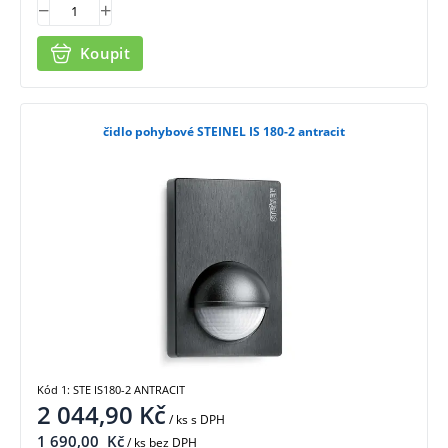
Koupit
čidlo pohybové STEINEL IS 180-2 antracit
Kód 1: STE IS180-2 ANTRACIT
2 044,90
Kč
/ ks
s DPH
1 690,00
Kč
/ ks bez DPH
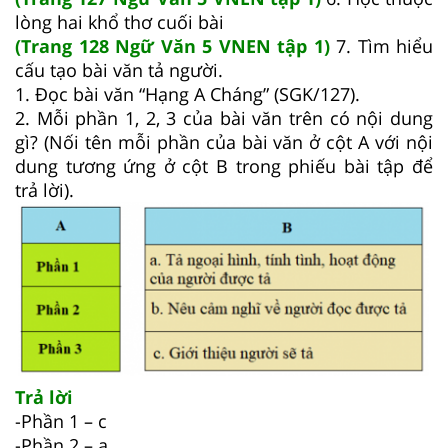
lòng hai khổ thơ cuối bài
(Trang 128 Ngữ Văn 5 VNEN tập 1)
7. Tìm hiểu
cấu tạo bài văn tả người.
1. Đọc bài văn “Hạng A Cháng” (SGK/127).
2. Mỗi phần 1, 2, 3 của bài văn trên có nội dung
gì? (Nối tên mỗi phần của bài văn ở cột A với nội
dung tương ứng ở cột B trong phiếu bài tập để
trả lời).
Trả lời
-Phần 1 – c
-Phần 2 – a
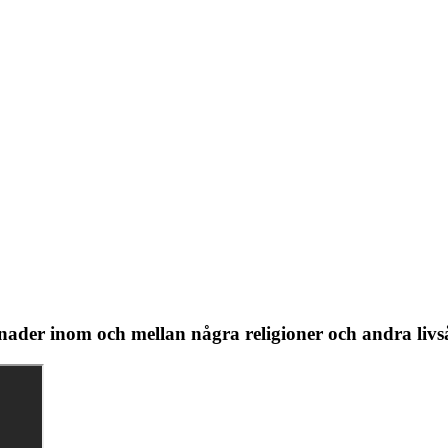
lnader inom och mellan några religioner och andra liv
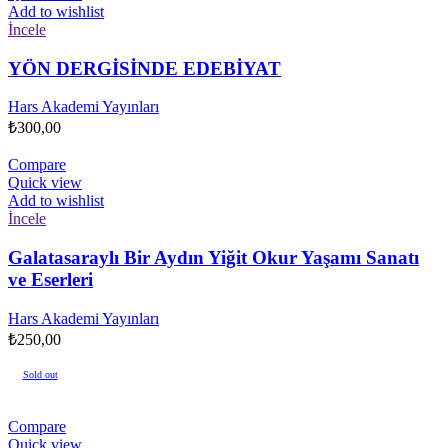
Add to wishlist
İncele
YÖN DERGİSİNDE EDEBİYAT
Hars Akademi Yayınları
₺
300,00
Compare
Quick view
Add to wishlist
İncele
Galatasaraylı Bir Aydın Yiğit Okur Yaşamı Sanatı
ve Eserleri
Hars Akademi Yayınları
₺
250,00
Sold out
Compare
Quick view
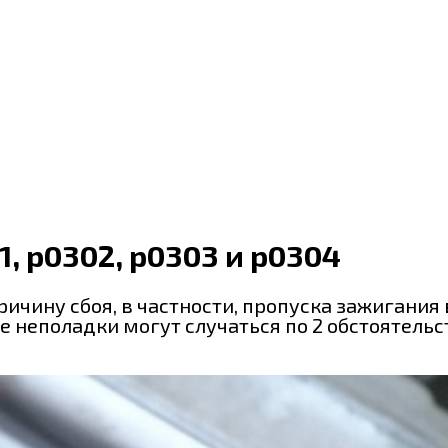
, p0302, p0303 и p0304
ричину сбоя, в частности, пропуска зажигания
 неполадки могут случаться по 2 обстоятельс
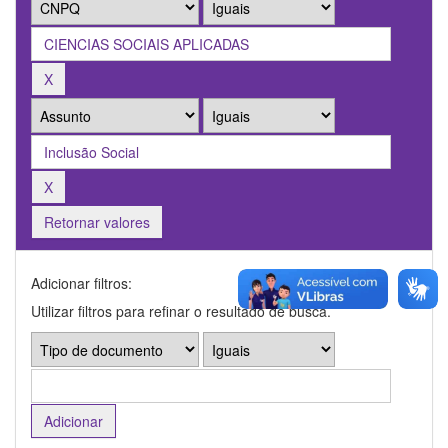
Retornar valores
Adicionar filtros:
Utilizar filtros para refinar o resultado de busca.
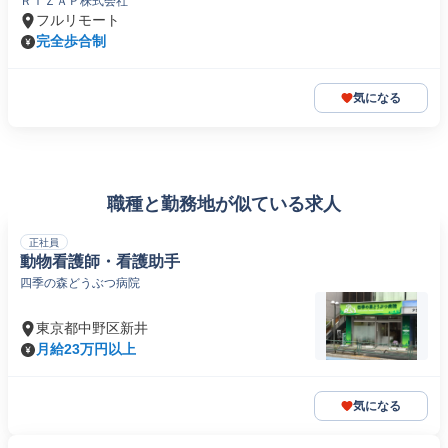
ＲＩＺＡＰ株式会社
フルリモート
完全歩合制
気になる
職種と勤務地が似ている求人
正社員
動物看護師・看護助手
四季の森どうぶつ病院
東京都中野区新井
月給23万円以上
気になる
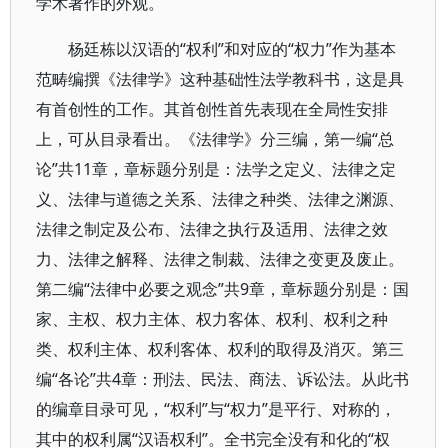
学术著作的外观。
杨廷栋以汉语的“权利”和对应的“权力”作为基本
范畴编撰《法律学》这种基础性法学教科书，这是具
有首创性的工作。其首创性首先表现在全局性安排
上，可从目录看出。《法律学》分三编，第一编“总
论”共11章，章标题分别是：法学之定义、法律之定
义、法律与道德之关系、法律之种类、法律之渊源、
法律之制定及公布、法律之执行及适用、法律之效
力、法律之解释、法律之制裁、法律之变更及废止。
第二编“法律中必要之观念”共9章，章标题分别是：国
家、主权、权力主体、权力客体、权利、权利之种
类、权利主体、权利客体、权利的取得及消灭。第三
编“各论”共4章：刑法、民法、商法、诉讼法。从此书
的编章目录可见，“权利”与“权力”是平行、对称的，
其中的权利属“汉语权利”。全书完全没有和化的“权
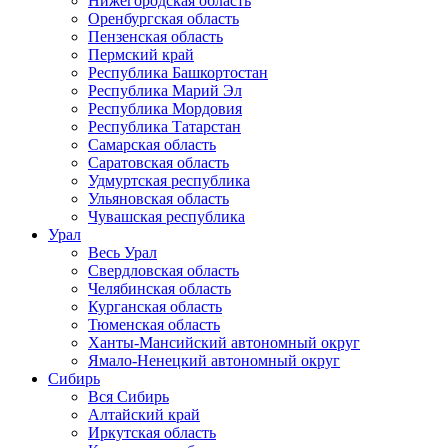
Нижегородская область
Оренбургская область
Пензенская область
Пермский край
Республика Башкортостан
Республика Марий Эл
Республика Мордовия
Республика Татарстан
Самарская область
Саратовская область
Удмуртская республика
Ульяновская область
Чувашская республика
Урал
Весь Урал
Свердловская область
Челябинская область
Курганская область
Тюменская область
Ханты-Мансийский автономный округ
Ямало-Ненецкий автономный округ
Сибирь
Вся Сибирь
Алтайский край
Иркутская область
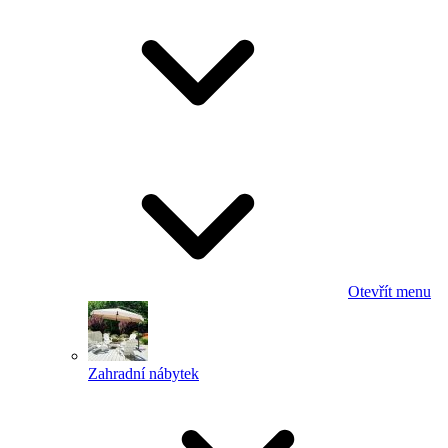
Otevřít menu
Zahradní nábytek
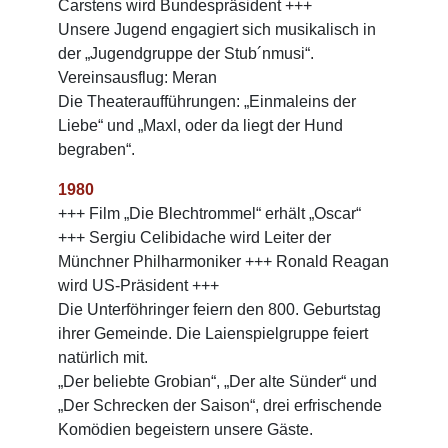
Carstens wird Bundespräsident +++
Unsere Jugend engagiert sich musikalisch in
der „Jugendgruppe der Stub´nmusi“.
Vereinsausflug: Meran
Die Theateraufführungen: „Einmaleins der
Liebe“ und „Maxl, oder da liegt der Hund
begraben“.
1980
+++ Film „Die Blechtrommel“ erhält „Oscar“
+++ Sergiu Celibidache wird Leiter der
Münchner Philharmoniker +++ Ronald Reagan
wird US-Präsident +++
Die Unterföhringer feiern den 800. Geburtstag
ihrer Gemeinde. Die Laienspielgruppe feiert
natürlich mit.
„Der beliebte Grobian“, „Der alte Sünder“ und
„Der Schrecken der Saison“, drei erfrischende
Komödien begeistern unsere Gäste.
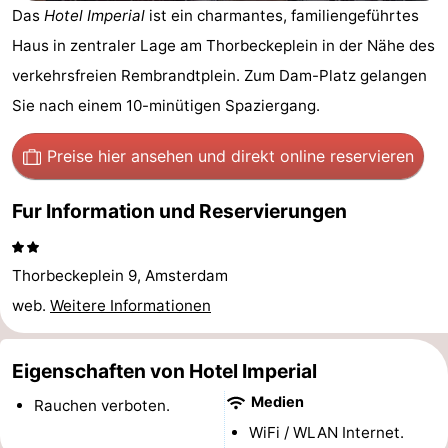
Das
Hotel Imperial
ist ein charmantes, familiengeführtes
-
Haus in zentraler Lage am Thorbeckeplein in der Nähe des
Het
-
verkehrsfreien Rembrandtplein. Zum Dam-Platz gelangen
Sie nach einem 10-minütigen Spaziergang.
Amsterdamse
Spaarnwoude
Hotels
Preise hier ansehen
und direkt online reservieren
Bos
Zimmer
(mit
Lastminutes
Fur Information und Reservierungen
Frühstück)
Museen
Thorbeckeplein 9, Amsterdam
Attraktionen
web.
Weitere Informationen
Sehen
Eigenschaften von Hotel Imperial
&
-
Medien
Rauchen verboten.
tun
Museen
-
WiFi / WLAN Internet.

======

▶ [TASK DETAILS] Give the lines from the line with "lnader inom och" to the line with "Komödien begeistern unsere Gäste.", both included, as a Markdown table with the columns Row and Line. Skip blank lines and leave out the pictures.

▶ [TASK SOLUTION]
| Row | Line |
|---|---|
| 1 | lnader inom och mellan några religioner och andra liv |
| 2 | Add to wishlist |
| 3 | İncele |
| 4 | YÖN DERGİSİNDE EDEBİYAT |
| 5 | Hars Akademi Yayınları |
| 6 | ₺ |
| 7 | 300,00 |
| 8 | Compare |
| 9 | Quick view |
| 10 | Add to wishlist |
| 11 | İncele |
| 12 | Galatasaraylı Bir Aydın Yiğit Okur Yaşamı Sanatı |
| 13 | ve Eserleri |
| 14 | Hars Akademi Yayınları |
| 15 | ₺ |
| 16 | 250,00 |
| 17 | Sold out |
| 18 | Compare |
| 19 | Quick view |
| 20 | , p0302, p0303 и p0304 |
| 21 | ричину сбоя, в частности, пропуска зажигания |
| 22 |  неполадки могут случаться по 2 обстоятельс |
| 23 | Retornar valores |
| 24 | Adicionar filtros: |
| 25 | Utilizar filtros para refinar o resultado de busca. |
| 26 | ＲＩＺＡＰ株式会社 |
| 27 | フルリモート |
| 28 | 完全歩合制 |
| 29 | 気になる |
| 30 | 職種と勤務地が似ている求人 |
| 31 | 正社員 |
| 32 | 動物看護師・看護助手 |
| 33 | 四季の森どうぶつ病院 |
| 34 | 東京都中野区新井 |
| 35 | 月給23万円以上 |
| 36 | 気になる |
| 37 | 学术著作的外观。 |
| 38 | 杨廷栋以汉语的“权利”和对应的“权力”作为基本 |
| 39 | 范畴编撰《法律学》这种基础性法学教科书，这是具 |
| 40 | 有首创性的工作。其首创性首先表现在全局性安排 |
| 41 | 上，可从目录看出。《法律学》分三编，第一编“总 |
| 42 | 论”共11章，章标题分别是：法学之定义、法律之定 |
| 43 | 义、法律与道德之关系、法律之种类、法律之渊源、 |
| 44 | 法律之制定及公布、法律之执行及适用、法律之效 |
| 45 | 力、法律之解释、法律之制裁、法律之变更及废止。 |
| 46 | 第二编“法律中必要之观念”共9章，章标题分别是：国 |
| 47 | 家、主权、权力主体、权力客体、权利、权利之种 |
| 48 | 类、权利主体、权利客体、权利的取得及消灭。第三 |
| 49 | 编“各论”共4章：刑法、民法、商法、诉讼法。从此书 |
| 50 | 的编章目录可见，“权利”与“权力”是平行、对称的， |
| 51 | 其中的权利属“汉语权利”。全书完全没有和化的“权 |
| 52 | Нижегородская область |
| 53 | Оренбургская область |
| 54 | Пензенская область |
| 55 | Пермский край |
| 56 | Республика Башкортостан |
| 57 | Республика Марий Эл |
| 58 | Республика Мордовия |
| 59 | Республика Татарстан |
| 60 | Самарская область |
| 61 | Саратовская область |
| 62 | Удмуртская республика |
| 63 | Ульяновская область |
| 64 | Чувашская республика |
| 65 | Урал |
| 66 | Весь Урал |
| 67 | Свердловская область |
| 68 | Челябинская область |
| 69 | Курганская область |
| 70 | Тюменская область |
| 71 | Ханты-Мансийский автономный округ |
| 72 | Ямало-Ненецкий автономный округ |
| 73 | Сибирь |
| 74 | Вся Сибирь |
| 75 | Алтайский край |
| 76 | Иркутская область |
| 77 | Otevřít menu |
| 78 | Zahradní nábytek |
| 79 | Carstens wird Bundespräsident +++ |
| 80 | Unsere Jugend engagiert sich musikalisch in |
| 81 | der „Jugendgruppe der Stub´nmusi“. |
| 82 | Vereinsausflug: Meran |
| 83 | Die Theateraufführungen: „Einmaleins der |
| 84 | Liebe“ und „Maxl, oder da liegt der Hund |
| 85 | begraben“. |
| 86 | 1980 |
| 87 | +++ Film „Die Blechtrommel“ erhält „Oscar“ |
| 88 | +++ Sergiu Celibidache wird Leiter der |
| 89 | Münchner Philharmoniker +++ Ronald Reagan |
| 90 | wird US-Präsident +++ |
| 91 | Die Unterföhringer feiern den 800. Geburtstag |
| 92 | ihrer Gemeinde. Die Laienspielgruppe feiert |
| 93 | natürlich mit. |
| 94 | „Der beliebte Grobian“, „Der alte Sünder“ und |
| 95 | „Der Schrecken der Saison“, drei erfrischende |
| 96 | Komödien begeistern unsere Gäste. |